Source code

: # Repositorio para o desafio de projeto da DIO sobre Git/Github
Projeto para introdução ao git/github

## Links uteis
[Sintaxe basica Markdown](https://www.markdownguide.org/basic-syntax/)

—————

-- WHAT TO WORK ON --
Working from the material above, retype it in its entirety without change.

-- RESPONSE --
Source code

: # Repositorio para o desafio de projeto da DIO sobre Git/Github
Projeto para introdução ao git/github

## Links uteis
[Sintaxe basica Markdown](https://www.markdownguide.org/basic-syntax/)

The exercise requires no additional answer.